Rewrite every line of text in the records below as a JSON list of strings, one string per line and no strings for blank lines. Leave the pictures out of the answer.
------ Entries provided ------
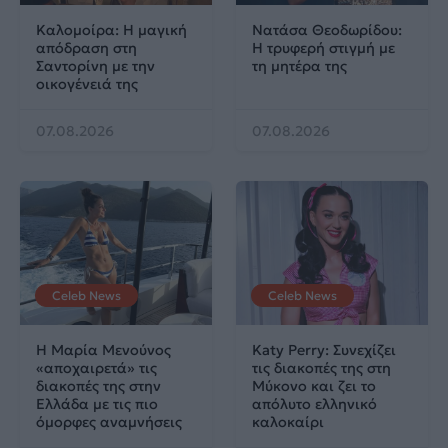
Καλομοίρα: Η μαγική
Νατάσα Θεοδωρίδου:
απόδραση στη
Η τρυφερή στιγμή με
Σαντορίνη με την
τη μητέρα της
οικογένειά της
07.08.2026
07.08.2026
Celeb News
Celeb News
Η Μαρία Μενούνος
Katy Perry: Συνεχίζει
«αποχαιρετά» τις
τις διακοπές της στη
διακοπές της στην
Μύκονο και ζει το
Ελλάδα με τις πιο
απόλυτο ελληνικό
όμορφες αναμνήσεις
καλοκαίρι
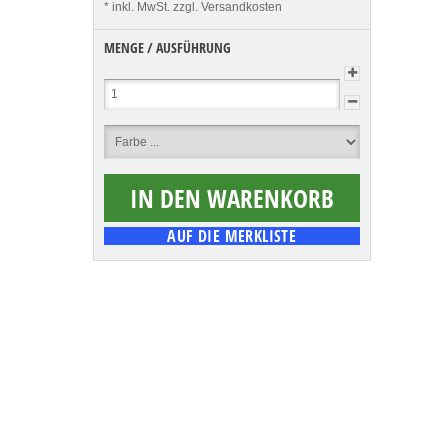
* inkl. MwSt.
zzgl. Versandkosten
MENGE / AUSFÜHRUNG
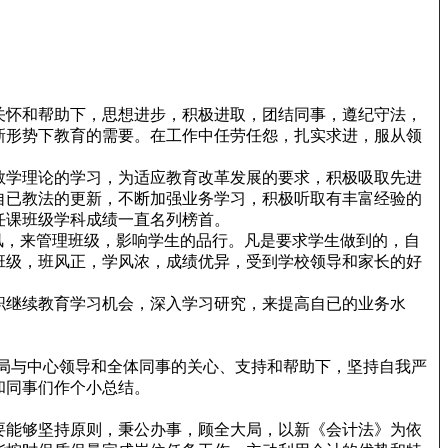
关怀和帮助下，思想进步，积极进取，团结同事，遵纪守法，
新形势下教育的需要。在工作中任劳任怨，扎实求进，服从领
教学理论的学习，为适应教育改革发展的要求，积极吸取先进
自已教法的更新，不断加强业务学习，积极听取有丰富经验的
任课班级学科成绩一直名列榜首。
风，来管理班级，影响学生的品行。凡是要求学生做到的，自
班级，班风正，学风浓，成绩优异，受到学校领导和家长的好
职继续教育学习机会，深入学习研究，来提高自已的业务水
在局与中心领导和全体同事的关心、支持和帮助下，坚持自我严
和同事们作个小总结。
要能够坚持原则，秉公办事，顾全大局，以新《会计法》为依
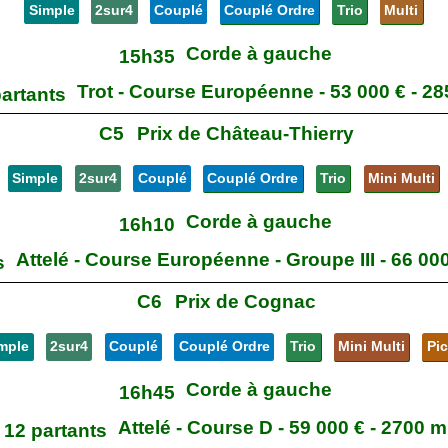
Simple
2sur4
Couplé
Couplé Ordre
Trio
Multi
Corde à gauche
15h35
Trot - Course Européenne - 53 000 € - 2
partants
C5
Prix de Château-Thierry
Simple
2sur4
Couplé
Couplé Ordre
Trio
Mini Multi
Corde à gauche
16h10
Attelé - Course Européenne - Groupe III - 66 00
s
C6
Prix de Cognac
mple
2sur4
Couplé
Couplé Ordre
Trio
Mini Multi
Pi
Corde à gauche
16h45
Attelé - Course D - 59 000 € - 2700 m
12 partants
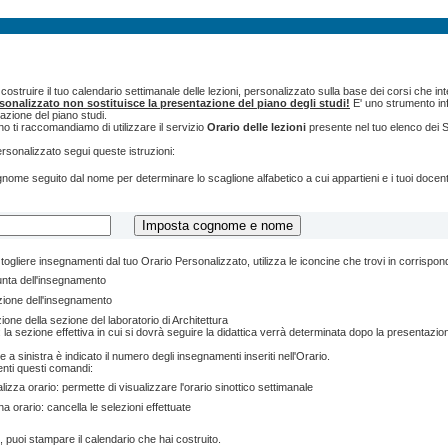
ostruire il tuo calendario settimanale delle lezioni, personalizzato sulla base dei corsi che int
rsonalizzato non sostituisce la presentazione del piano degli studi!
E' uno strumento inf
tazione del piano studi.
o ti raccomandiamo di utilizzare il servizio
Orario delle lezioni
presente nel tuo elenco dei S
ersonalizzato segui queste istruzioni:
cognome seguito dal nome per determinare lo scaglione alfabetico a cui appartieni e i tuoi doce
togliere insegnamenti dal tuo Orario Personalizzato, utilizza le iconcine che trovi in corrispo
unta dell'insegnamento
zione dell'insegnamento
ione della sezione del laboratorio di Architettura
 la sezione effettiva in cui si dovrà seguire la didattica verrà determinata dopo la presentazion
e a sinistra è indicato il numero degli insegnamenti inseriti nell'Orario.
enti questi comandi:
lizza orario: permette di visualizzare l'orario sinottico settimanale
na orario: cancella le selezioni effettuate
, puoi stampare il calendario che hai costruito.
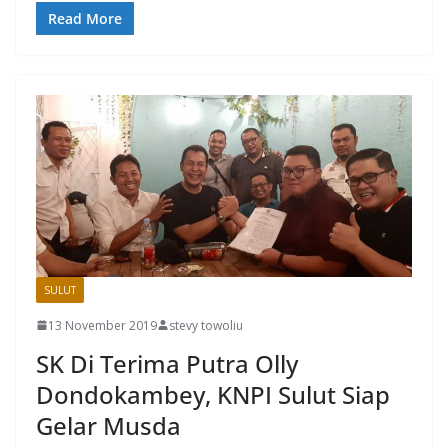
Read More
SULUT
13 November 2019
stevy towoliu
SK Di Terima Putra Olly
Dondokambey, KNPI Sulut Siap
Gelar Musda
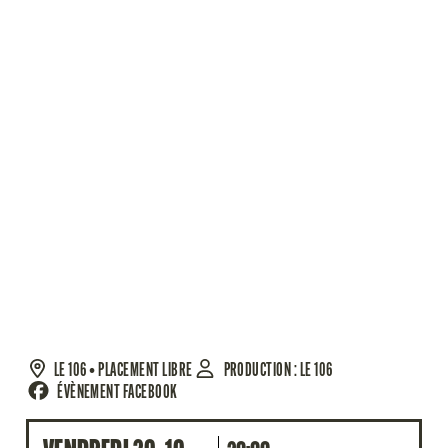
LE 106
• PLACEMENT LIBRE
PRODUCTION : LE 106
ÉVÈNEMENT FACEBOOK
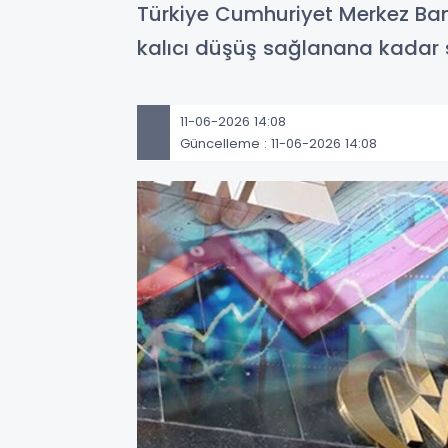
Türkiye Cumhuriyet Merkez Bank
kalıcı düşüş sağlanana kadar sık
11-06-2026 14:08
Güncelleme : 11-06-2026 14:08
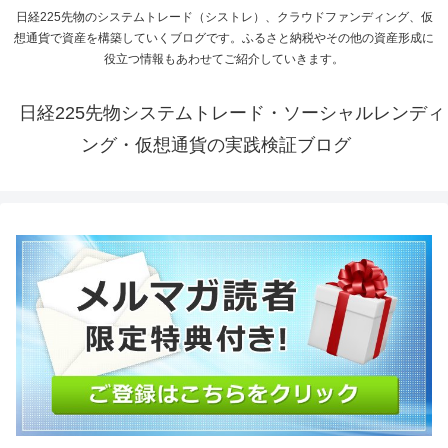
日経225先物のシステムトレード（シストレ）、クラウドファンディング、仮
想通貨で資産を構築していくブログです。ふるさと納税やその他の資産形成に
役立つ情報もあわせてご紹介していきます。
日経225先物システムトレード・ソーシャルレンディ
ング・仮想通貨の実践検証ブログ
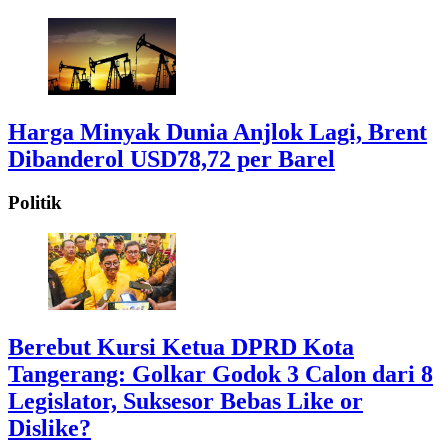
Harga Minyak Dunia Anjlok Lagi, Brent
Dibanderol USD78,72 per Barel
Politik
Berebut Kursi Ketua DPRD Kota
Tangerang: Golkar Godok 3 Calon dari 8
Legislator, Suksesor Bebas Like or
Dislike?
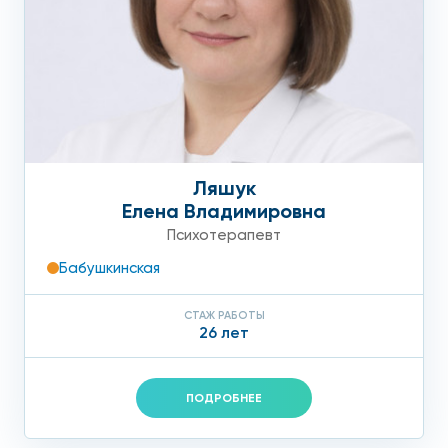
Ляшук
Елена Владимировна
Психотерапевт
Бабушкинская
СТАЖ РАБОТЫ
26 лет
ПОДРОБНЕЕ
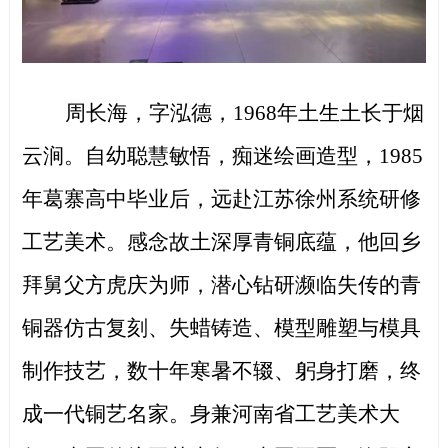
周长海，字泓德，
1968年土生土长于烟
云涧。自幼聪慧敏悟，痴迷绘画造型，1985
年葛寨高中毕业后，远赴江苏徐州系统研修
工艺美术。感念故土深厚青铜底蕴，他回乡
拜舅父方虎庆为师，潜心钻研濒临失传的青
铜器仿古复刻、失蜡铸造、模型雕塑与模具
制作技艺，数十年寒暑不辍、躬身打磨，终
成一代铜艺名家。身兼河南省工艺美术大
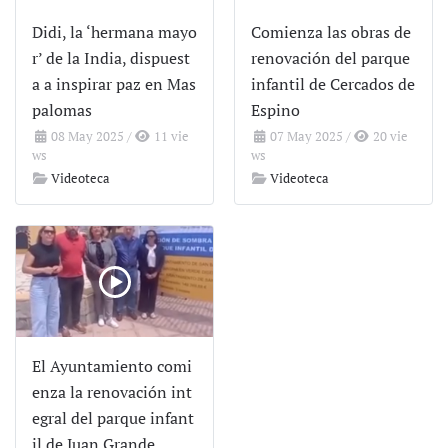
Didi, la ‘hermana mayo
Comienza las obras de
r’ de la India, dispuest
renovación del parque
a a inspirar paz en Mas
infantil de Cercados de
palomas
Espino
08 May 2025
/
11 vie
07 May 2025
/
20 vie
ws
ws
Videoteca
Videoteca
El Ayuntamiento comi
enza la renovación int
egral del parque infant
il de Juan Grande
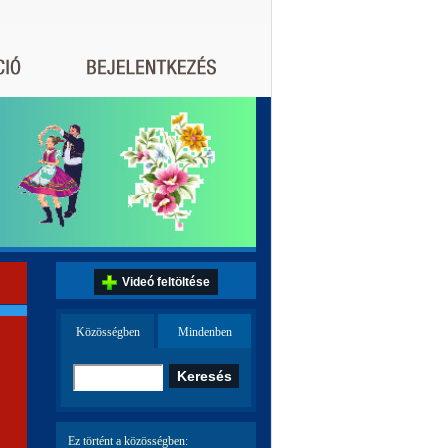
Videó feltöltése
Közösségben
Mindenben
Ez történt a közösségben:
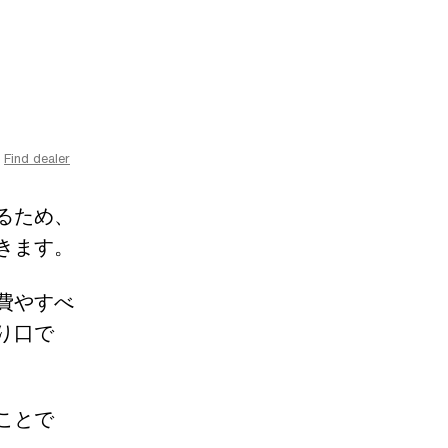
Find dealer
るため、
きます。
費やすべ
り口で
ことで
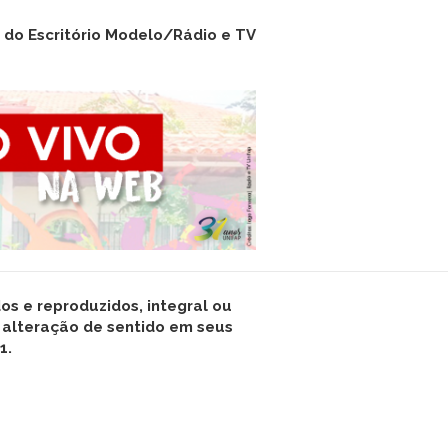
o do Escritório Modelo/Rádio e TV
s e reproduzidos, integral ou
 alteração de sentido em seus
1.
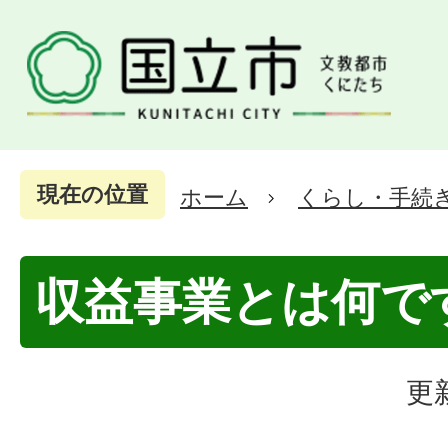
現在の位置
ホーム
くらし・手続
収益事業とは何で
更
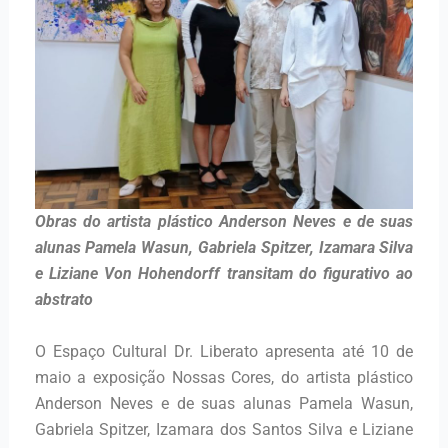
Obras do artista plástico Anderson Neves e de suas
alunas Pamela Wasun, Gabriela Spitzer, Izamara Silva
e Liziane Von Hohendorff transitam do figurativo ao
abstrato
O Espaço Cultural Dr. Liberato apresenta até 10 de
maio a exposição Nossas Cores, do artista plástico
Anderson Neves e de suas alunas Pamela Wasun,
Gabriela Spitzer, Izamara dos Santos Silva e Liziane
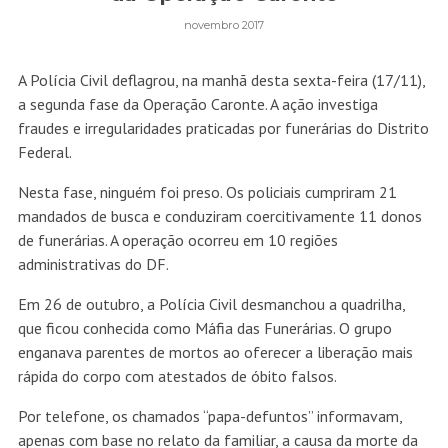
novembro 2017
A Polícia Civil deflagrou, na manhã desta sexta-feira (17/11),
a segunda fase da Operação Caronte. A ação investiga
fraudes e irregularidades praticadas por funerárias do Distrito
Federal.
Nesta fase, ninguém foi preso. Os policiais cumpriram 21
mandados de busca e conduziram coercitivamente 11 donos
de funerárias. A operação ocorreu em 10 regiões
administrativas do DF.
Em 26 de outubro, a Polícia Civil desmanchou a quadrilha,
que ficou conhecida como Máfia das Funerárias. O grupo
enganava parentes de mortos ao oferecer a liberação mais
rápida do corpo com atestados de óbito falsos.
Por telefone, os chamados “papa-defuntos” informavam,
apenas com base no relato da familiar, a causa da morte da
------
**Solution to the exercise:**
[
  "Καλομοίρα: Η μαγική",
  "Νατάσα Θεοδωρίδου:",
  "απόδραση στη",
  "Η τρυφερή στιγμή με",
  "Σαντορίνη με την",
  "τη μητέρα της",
  "οικογένειά της",
  "07.08.2026",
  "07.08.2026",
  "Celeb News",
  "Celeb News",
  "Η Μαρία Μενούνος",
  "Katy Perry: Συνεχίζει",
  "«αποχαιρετά» τις",
  "τις διακοπές της στη",
  "διακοπές της στην",
  "Μύκονο και ζει το",
  "Ελλάδα με τις πιο",
  "απόλυτο ελληνικό",
  "όμορφες αναμνήσεις",
  "καλοκαίρι",
  "* inkl. MwSt.",
  "zzgl. Versandkosten",
  "MENGE / AUSFÜHRUNG",
  "关怀和帮助下，思想进步，积极进取，团结同事，遵纪守法，",
  "新形势下教育的需要。在工作中任劳任怨，扎实求进，服从领",
  "教学理论的学习，为适应教育改革发展的要求，积极吸取先进",
  "自已教法的更新，不断加强业务学习，积极听取有丰富经验的",
  "任课班级学科成绩一直名列榜首。",
  "风，来管理班级，影响学生的品行。凡是要求学生做到的，自",
  "班级，班风正，学风浓，成绩优异，受到学校领导和家长的好",
  "职继续教育学习机会，深入学习研究，来提高自已的业务水",
  "在局与中心领导和全体同事的关心、支持和帮助下，坚持自我严",
  "和同事们作个小总结。",
  "要能够坚持原则，秉公办事，顾全大局，以新《会计法》为依",
  "Simple",
  "2sur4",
  "Couplé",
  "Couplé Ordre",
  "Trio",
  "Multi",
  "Corde à gauche",
  "15h35",
  "Trot - Course Européenne - 53 000 € - 2",
  "partants",
  "C5",
  "Prix de Château-Thierry",
  "Simple",
  "2sur4",
  "Couplé",
  "Couplé Ordre",
  "Trio",
  "Mini Multi",
  "Corde à gauche",
  "16h10",
  "Attelé - Course Européenne - Groupe III - 66 00",
  "s",
  "C6",
  "Prix de Cognac",
  "mple",
  "2sur4",
  "Couplé",
  "Couplé Ordre",
  "Trio",
  "Mini Multi",
  "Pi",
  "Corde à gauche",
  "16h45",
  "Attelé - Course D - 59 000 € - 2700 m",
  "12 partants",
  "ostruire il tuo calendario settimanale delle lezioni, personalizzato sulla base dei corsi che int",
  "rsonalizzato non sostituisce la presentazione del piano degli studi!",
  "E' uno strumento inf",
  "tazione del piano studi.",
  "o ti raccomandiamo di utilizzare il servizio",
  "Orario delle lezioni",
  "presente nel tuo elenco dei S",
  "ersonalizzato segui queste istruzioni:",
  "cognome seguito dal nome per determinare lo scaglione alfabetico a cui appartieni e i tuoi doce",
  "togliere insegnamenti dal tuo Orario Personalizzato, utilizza le iconcine che trovi in corrispo",
  "unta dell'insegnamento",
  "zione dell'insegnamento",
  "ione della sezione del laboratorio di Architettura",
  " la sezione effettiva in cui si dovrà seguire la didattica verrà determinata dopo la presentazion",
  "e a sinistra è indicato il numero degli insegnamenti inseriti nell'Orario.",
  "enti questi comandi:",
  "lizza orario: permette di visualizzare l'orario sinottico settimanale",
  "na orario: cancella le selezioni effettuate",
  ", puoi stampare il calendario che hai costruito.",
  "Read More",
  "SULUT",
  "13 November 2019",
  "stevy towoliu",
  "SK Di Terima Putra Olly",
  "Dondokambey, KNPI Sulut Siap",
  "Gelar Musda",
  "LE 106",
  "• PLACEMENT LIBRE",
  "PRODUCTION : LE 106",
  "ÉVÈNEMENT FACEBOOK",
  "Türkiye Cumhuriyet Merkez Bank",
  "kalıcı düşüş sağlanana kadar sık",
  "11-06-2026 14:08",
  "Güncelleme : 11-06-2026 14:08",
  "日経225先物のシステムトレード（シストレ）、クラウドファンディング、仮",
  "想通貨で資産を構築していくブログです。ふるさと納税やその他の資産形成に",
  "役立つ情報もあわせてご紹介していきます。",
  "日経225先物システムトレード・ソーシャルレンディ",
  "ング・仮想通貨の実践検証ブログ",
  "Harga Minyak Dunia Anjlok Lagi, Brent",
  "Dibanderol USD78,72 per Barel",
  "Politik",
  "Berebut Kursi Ketua DPRD Kota",
  "Tangerang: Golkar Godok 3 Calon dari 8",
  "Legislator, Suksesor Bebas Like or",
  "Dislike?",
  "Ляшук",
  "Елена Владимировна",
  "Психотерапевт",
  "Бабушкинская",
  "СТАЖ РАБОТЫ",
  "26 лет",
  "ПОДРОБНЕЕ",
  "周长海，字泓德，",
  "1968年土生土长于烟",
  "云涧。自幼聪慧敏悟，痴迷绘画造型，1985",
  "年葛寨高中毕业后，远赴江苏徐州系统研修",
  "工艺美术。感念故土深厚青铜底蕴，他回乡",
  "拜舅父方虎庆为师，潜心钻研濒临失传的青",
  "铜器仿古复刻、失蜡铸造、模型雕塑与模具",
  "制作技艺，数十年寒暑不辍、躬身打磨，终",
  "成一代铜艺名家。身兼河南省工艺美术大",
  "Didi, la ‘hermana mayo",
  "Comienza las obras de",
  "r’ de la India, dispuest",
  "renovación del parque",
  "a a inspirar paz en Mas",
  "infantil de Cercados de",
  "palomas",
  "Espino",
  "08 May 2025",
  "/",
  "11 vie",
  "07 May 2025",
  "/",
  "20 vie",
  "ws",
  "ws",
  "Videoteca",
  "Videoteca",
  "El Ayuntamiento comi",
  "enza la renovación int",
  "egral del parque infant",
  "il de Juan Grande",
  "Videó feltöltése",
  "Közösségben",
  "Mindenben",
  "Ez történt a közösségben:",
  "Find dealer",
  "るため、",
  "きます。",
  "費やすべ",
  "り口で",
  "ことで",
  "o do Escritório Modelo/Rádio e TV",
  "s e reproduzidos, integral ou",
  " alteração de sentido em seus",
  "1.",
  "現在の位置",
  "ホーム",
  "くらし・手続",
  "収益事業とは何で",
  "更",
  "Obras do artista plástico Anderson Neves e de suas",
  "alunas Pamela Wasun, Gabriela Spitzer, Izamara Silva",
  "e Liziane Von Hohendorff transitam do figurativo ao",
  "abstrato",
  "O Espaço Cultural Dr. Liberato apresenta até 10 de",
  "maio a exposição Nossas Cores, do artista plástico",
  "Anderson Neves e de suas alunas Pamela Wasun,",
  "Gabriela Spitzer, Izamara dos Santos Silva e Liziane",
  "novembro 2017",
  "A Polícia Civil deflagrou, na manhã desta sexta-feira (17/11),",
  "a segunda fase da Operação Caronte. A ação investiga",
  "fraudes e irregularidades praticadas por funerárias do Distrito",
  "Federal.",
  "Nesta fase, ninguém foi preso. Os policiais cumpriram 21",
  "mandados de busca e conduziram coercitivamente 11 donos",
  "de funerárias. A operação ocorreu em 10 regiões",
  "administrativas do DF.",
  "Em 26 de outubro, a Polícia Civil desmanchou a quadrilha,",
  "que ficou conhecida como Máfia das Funerárias. O grupo",
  "enganava parentes de mortos ao oferecer a liberação mais",
  "rápida do corpo com atestados de óbito falsos.",
  "Por telefone, os chamados “papa-defuntos” informavam,",
  "apenas com base no relato da familiar, a causa da morte da"
]